Keene: Plan ‘fairly balanced’
As Gov. Arnold Schwarzenegger handed his $99 billion 2004-05 budget to the state Legislature Friday, Assemblyman Rick Keene, the lead Republican on the Budget Committee, said the proposal was “fairly balanced.”
“We have a $14 billion hole to fill. We are in a crisis,” said Chico-based Keene, who represents Nevada County. “We’re going to have to look at every possible option.”
A possible hurdle for the governor’s budget is a proposed property tax shift, which would see local governments contribute $1.3 billion to help fund public schools. But Keene, vice chair of the Assembly Budget Committee, and other legislators said that a shift of funds could hurt essential services like police and fire protection on the local level.
“That is money local governments are being asked to contribute,” Keene said. “That doesn’t sit well with me.”
If the property tax shift makes it through the budget process, Keene said he would work toward lessening the state mandates cities and counties must abide by when spending property tax revenues.
“I hope we can get that as a piece of the budget solution,” he said. “So counties have more discretion.”
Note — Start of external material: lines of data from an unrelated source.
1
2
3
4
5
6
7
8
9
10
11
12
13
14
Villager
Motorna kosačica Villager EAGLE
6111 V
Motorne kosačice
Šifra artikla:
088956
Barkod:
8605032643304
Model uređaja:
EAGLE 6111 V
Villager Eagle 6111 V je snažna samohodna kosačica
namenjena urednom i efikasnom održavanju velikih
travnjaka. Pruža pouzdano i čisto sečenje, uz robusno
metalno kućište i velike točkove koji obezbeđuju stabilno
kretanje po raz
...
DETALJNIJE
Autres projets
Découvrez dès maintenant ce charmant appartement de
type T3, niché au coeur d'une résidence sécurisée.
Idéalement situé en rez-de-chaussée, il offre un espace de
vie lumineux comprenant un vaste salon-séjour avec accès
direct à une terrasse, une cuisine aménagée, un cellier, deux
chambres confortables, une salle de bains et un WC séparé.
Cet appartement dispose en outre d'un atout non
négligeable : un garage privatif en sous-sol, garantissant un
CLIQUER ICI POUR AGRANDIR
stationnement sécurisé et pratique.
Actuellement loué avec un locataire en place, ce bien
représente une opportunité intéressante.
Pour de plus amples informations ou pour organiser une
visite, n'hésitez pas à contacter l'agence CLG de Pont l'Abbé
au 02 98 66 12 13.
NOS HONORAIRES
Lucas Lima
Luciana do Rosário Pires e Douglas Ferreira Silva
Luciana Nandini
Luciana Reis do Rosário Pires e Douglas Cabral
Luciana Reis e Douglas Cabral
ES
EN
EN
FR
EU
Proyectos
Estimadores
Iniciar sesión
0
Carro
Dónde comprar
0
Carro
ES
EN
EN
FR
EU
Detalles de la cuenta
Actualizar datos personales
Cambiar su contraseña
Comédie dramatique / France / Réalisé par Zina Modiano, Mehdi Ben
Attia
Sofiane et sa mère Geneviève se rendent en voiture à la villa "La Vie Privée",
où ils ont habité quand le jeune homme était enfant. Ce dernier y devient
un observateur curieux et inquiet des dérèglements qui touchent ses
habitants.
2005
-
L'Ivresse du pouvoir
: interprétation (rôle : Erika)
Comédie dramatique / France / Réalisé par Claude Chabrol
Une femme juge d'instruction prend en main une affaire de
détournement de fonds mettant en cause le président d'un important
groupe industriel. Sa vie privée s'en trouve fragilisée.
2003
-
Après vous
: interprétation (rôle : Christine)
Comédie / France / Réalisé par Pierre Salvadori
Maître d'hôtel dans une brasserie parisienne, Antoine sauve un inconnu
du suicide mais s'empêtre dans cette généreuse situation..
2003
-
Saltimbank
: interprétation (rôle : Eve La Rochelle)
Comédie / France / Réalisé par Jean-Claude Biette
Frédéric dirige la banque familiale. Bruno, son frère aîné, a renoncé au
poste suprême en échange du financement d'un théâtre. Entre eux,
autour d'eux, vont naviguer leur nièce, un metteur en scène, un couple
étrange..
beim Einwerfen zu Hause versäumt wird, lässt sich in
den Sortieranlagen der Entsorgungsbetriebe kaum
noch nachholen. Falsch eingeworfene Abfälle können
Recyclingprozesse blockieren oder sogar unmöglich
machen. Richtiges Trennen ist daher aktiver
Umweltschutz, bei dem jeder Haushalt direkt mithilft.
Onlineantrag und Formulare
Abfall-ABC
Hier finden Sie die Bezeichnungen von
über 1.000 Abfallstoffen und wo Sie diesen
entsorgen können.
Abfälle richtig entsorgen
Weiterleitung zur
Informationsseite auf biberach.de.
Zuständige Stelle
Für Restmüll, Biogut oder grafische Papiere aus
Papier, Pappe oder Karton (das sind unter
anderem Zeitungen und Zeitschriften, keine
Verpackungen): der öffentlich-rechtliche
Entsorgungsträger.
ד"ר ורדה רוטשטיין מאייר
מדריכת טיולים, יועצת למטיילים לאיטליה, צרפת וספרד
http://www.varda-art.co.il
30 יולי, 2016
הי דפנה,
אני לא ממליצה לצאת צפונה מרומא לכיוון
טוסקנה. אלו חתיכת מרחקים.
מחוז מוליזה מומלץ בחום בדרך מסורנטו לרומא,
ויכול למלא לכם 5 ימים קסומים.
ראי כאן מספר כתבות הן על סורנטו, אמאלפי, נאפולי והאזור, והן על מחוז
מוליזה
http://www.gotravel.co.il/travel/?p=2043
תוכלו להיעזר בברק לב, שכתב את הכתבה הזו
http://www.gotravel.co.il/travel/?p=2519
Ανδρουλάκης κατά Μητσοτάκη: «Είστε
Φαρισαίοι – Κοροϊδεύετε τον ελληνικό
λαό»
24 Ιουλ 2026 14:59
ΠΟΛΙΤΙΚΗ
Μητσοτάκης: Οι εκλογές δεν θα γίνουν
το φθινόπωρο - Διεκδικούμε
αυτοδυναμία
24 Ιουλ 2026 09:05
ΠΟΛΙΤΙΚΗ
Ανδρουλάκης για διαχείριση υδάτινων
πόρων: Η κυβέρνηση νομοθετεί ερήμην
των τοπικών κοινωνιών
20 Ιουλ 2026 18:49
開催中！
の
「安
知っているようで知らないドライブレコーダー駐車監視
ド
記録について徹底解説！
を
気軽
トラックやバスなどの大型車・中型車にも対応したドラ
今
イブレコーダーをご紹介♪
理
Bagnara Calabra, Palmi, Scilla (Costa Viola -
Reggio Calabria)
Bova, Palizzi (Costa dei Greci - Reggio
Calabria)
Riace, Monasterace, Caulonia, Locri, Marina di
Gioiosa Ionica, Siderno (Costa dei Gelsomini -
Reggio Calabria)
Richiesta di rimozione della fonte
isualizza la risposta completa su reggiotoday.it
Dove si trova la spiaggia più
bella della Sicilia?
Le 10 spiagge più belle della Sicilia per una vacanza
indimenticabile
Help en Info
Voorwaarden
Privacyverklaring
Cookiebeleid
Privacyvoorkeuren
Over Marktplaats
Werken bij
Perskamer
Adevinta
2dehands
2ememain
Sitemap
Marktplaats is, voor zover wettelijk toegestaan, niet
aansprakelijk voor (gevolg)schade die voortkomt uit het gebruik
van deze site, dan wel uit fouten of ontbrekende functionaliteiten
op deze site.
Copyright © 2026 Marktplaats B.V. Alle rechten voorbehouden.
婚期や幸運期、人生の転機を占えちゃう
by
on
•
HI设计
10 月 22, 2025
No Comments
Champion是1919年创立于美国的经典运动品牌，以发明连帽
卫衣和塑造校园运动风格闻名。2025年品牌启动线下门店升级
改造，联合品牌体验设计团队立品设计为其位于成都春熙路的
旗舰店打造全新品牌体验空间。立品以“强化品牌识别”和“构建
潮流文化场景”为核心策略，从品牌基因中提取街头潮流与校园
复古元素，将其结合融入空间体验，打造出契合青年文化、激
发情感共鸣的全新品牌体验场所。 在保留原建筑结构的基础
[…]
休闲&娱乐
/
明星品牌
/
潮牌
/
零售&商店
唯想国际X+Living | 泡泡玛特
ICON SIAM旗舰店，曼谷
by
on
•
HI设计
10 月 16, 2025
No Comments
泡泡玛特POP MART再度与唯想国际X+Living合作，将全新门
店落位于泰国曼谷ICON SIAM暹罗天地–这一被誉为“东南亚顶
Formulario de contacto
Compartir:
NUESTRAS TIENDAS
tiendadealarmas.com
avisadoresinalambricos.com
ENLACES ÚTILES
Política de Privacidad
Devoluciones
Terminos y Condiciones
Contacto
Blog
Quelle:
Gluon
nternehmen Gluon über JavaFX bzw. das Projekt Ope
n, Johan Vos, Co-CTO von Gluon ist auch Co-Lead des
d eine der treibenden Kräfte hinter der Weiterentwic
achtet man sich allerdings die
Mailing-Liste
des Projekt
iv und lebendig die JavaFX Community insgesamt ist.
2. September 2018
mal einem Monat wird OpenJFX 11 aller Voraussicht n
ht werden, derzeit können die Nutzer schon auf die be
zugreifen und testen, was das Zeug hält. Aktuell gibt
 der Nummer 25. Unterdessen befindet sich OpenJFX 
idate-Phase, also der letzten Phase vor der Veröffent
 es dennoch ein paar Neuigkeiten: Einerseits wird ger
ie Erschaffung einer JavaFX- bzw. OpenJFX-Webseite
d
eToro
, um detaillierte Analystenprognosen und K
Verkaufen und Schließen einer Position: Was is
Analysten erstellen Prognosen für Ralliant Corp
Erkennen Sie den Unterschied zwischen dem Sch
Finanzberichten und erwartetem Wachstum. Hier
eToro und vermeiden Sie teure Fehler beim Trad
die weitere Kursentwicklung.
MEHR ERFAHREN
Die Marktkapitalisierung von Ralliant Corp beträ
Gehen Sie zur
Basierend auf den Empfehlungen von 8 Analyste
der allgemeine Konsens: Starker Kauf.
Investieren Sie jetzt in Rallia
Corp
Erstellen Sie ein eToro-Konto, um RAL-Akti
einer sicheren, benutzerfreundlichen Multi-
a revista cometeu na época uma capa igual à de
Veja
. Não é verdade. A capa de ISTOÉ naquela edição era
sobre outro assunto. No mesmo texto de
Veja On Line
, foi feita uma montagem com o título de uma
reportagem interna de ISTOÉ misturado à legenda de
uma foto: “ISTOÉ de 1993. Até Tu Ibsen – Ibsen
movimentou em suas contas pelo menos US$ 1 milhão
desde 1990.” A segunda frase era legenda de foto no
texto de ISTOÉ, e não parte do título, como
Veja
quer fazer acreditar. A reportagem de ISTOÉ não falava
In addition to the $1.3 billion property tax shift, the governor proposes a $4 billion replacement, or “backfill,” to counties for the car tax he repealed on taking office. County governments rely heavily on the revenue from the vehicle registration fees to fund a variety of services, said Jenny Oropeza, D-Carson, who chairs the Assembly Budget Committee.
“It doesn’t serve the people of California to seriously underfund local governments,” Oropeza said. “This type of dangerous shell game, where we give money through the vehicle license fee backfill and then take it away through property taxes, may result in weakening our public safety network.”
Keene said that in the past, with the Democrats controlling the Senate, Assembly and governor’s office, the Republicans were largely marginalized in the Legislature. But with Schwarzenegger in office, things are “dramatically different.”
“It has been very stilted,” Keene said. “Now that there is a Republican governor, (Democrats) have to take these issues up seriously.”
Sen. Sam Aanestad, R-Grass Valley, called the governor’s proposal a “good budget.” Through a deal between Schwarzenegger and state education groups, public schools will get half of the $4 billion owed to them. But both Aanestad and Keene noted that school administrators will have more say in how they spend the money.
“School districts are going to have more money to spend on kids in the classroom,” Aanestad said. “They’re going to be able to have more local control as to how those local monies are being spent.”
Oropeza, meanwhile, said Friday’s budget submittal is a starting point. She noted that it will take the approval for two-thirds of both the Assembly and Senate to pass.
“It is now the Legislature’s job to craft the budget,” she said. “What matters is what the budget looks like when it is signed at the end of the legislative process.”